La domanda sorge dunque spontanea: per quale diavolo di motivo così tanti alberghi hanno scelto e scelgono tuttora di chiamarsi Bristol?

Per dare una risposta bisogna tornare al diciottesimo secolo e raccontare la storia di Frederick Augustus Hervey, quarto conte di Bristol.

Nato nel 1730 nella contea del Suffolk, figlio di un barone, studiò come il padre nella prestigiosa Westminster School e successivamente a Cambridge.

Dopo gli studi e la nomina a cappellano reale, nel 1763 partì per un lungo e sontuoso Grand Tour che gli permise di viaggiare per l’intera Europa e di acquisire un gusto raffinato per l’arte. Sazio, rientrò infine in Inghilterra.

Grazie all’influenza del fratello, nel 1767 divenne vescovo di Cloyne, nella contea di Cork, nonostante il suo totale disinteresse per l’Irlanda.

Un anno dopo fu promosso vescovo di Derry, incarico ben più prestigioso. La notizia gli giunse mentre si trovava a Cloyne, intento a giocare alla cavallina con altri prelati. La leggenda narra che, dopo aver saputo della promozione, gridò loro: “Non salterò più, signori. Vi ho superati tutti e ho saltato da Cloyne a Derry!”

Insediatosi nella nuova sede vescovile, si guadagnò presto la fama di prete più eccentrico, mondano e chiacchierato di tutta la Chiesa d’Irlanda.

Era immensamente ricco e, dopo la morte del padre e di due fratelli che non avevano avuto figli, ereditò anche il titolo di Lord Bristol, trasferendosi a Londra.

Qui costruì una dimora lussuosa, dove teneva feste leggendarie. Spesso invitava a restare per la notte i prelati più grassi e, terminata la cena, li costringeva a rincorrersi a vicenda intorno al palazzo. Se si fermavano a dormire le mogli dei religiosi, spargeva sempre farina davanti alla porta delle camere da letto, per controllare se durante la notte qualcuna di loro si recava di nascosto in un’altra stanza.

Tornava raramente in Irlanda, preferendo i viaggi in Francia e in Italia per comprare opere d’arte. Altrimenti amava visitare le taverne di Londra, dove si ubriacava spesso e volentieri.

La fama di grande viveur e di inguaribile spendaccione del conte di Bristol è all’origine dell’usanza di chiamare gli alberghi con questo nome.

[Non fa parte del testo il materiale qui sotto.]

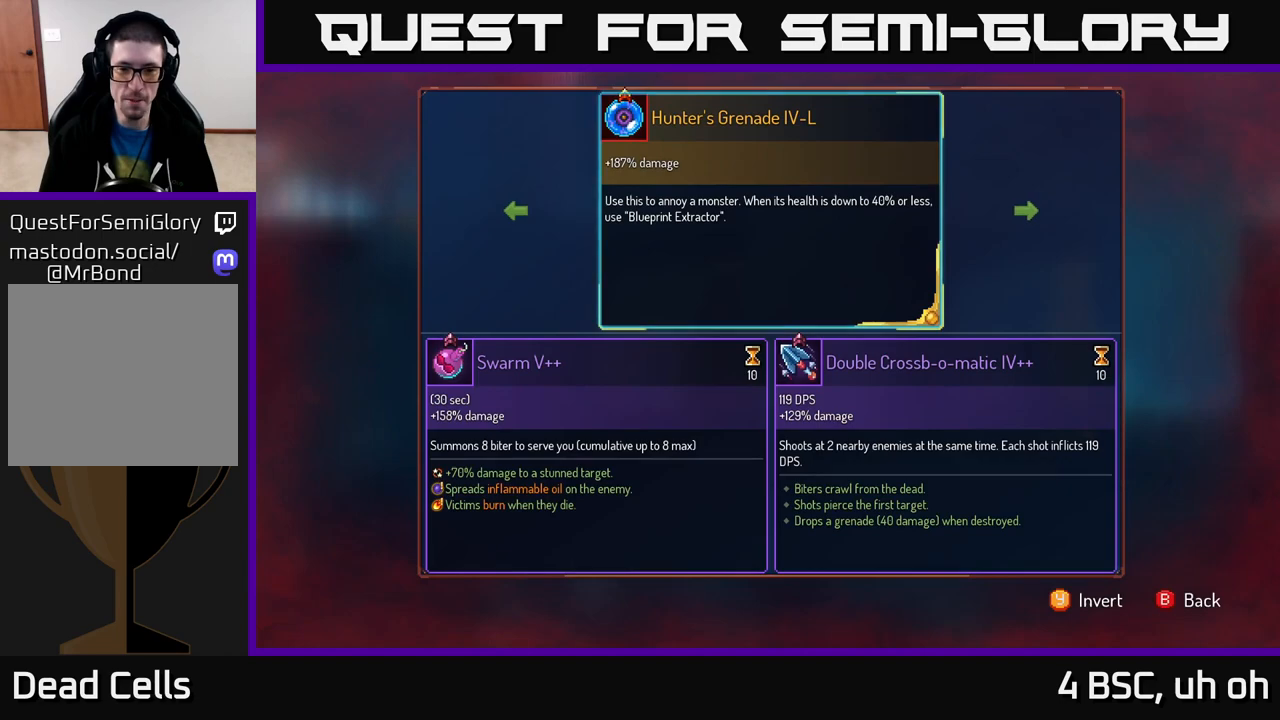
{"buttons": [], "left_stick": "center", "right_stick": "center", "events": []}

Il primo albergo che scelse questo nome fu il Bristol di Place Vendôme a Parigi, inaugurato nel 1816, 13 anni dopo la morte di Frederick Hervey, avvenuta in Italia.

Nel 1815 erano terminate le guerre napoleoniche, che avevano bruscamente interrotto la tradizione del Grand Tour, e i proprietari degli alberghi speravano di ristabilirla e di ricominciare a fare profitti grazie al turismo dei nobili.

La parola “Bristol”, nelle intenzioni degli albergatori, doveva diventare sinonimo di lusso, raffinatezza, di ospitalità. Se Frederick Hervey fosse stato ancora in vita e si fosse trovato in una qualsiasi città europea, avrebbe senz’altro soggiornato in un Hotel Bristol.

Oggi trovate questo nome in tutto il mondo, da San Francisco a Beirut, dal Brasile (dove si chiama così un’intera catena) a San Pietroburgo.

C’è addirittura chi ha scritto un intero libro per elencarli.

A Londra, invece, non esiste più un Bristol Hotel. Un tempo ce n’era più di uno. L’ultimo a chiudere è stato quello che sorgeva all’angolo tra Piccadilly e Berkeley Street.

Il Daily Mirror del 13 Maggio del 1983 ne parla in un articolo non esattamente lusinghiero.

L’albergo, dove la settimana precedente aveva cenato la Regina Elisabetta, fu multato di 600 sterline per la sporcizia riscontrata durante un’ispezione nelle cucine. Escrementi di topi, scarafaggi morti, polvere ovunque, frigoriferi sporchi e avanzi di cibo.

Lord Bristol non avrebbe certamente apprezzato.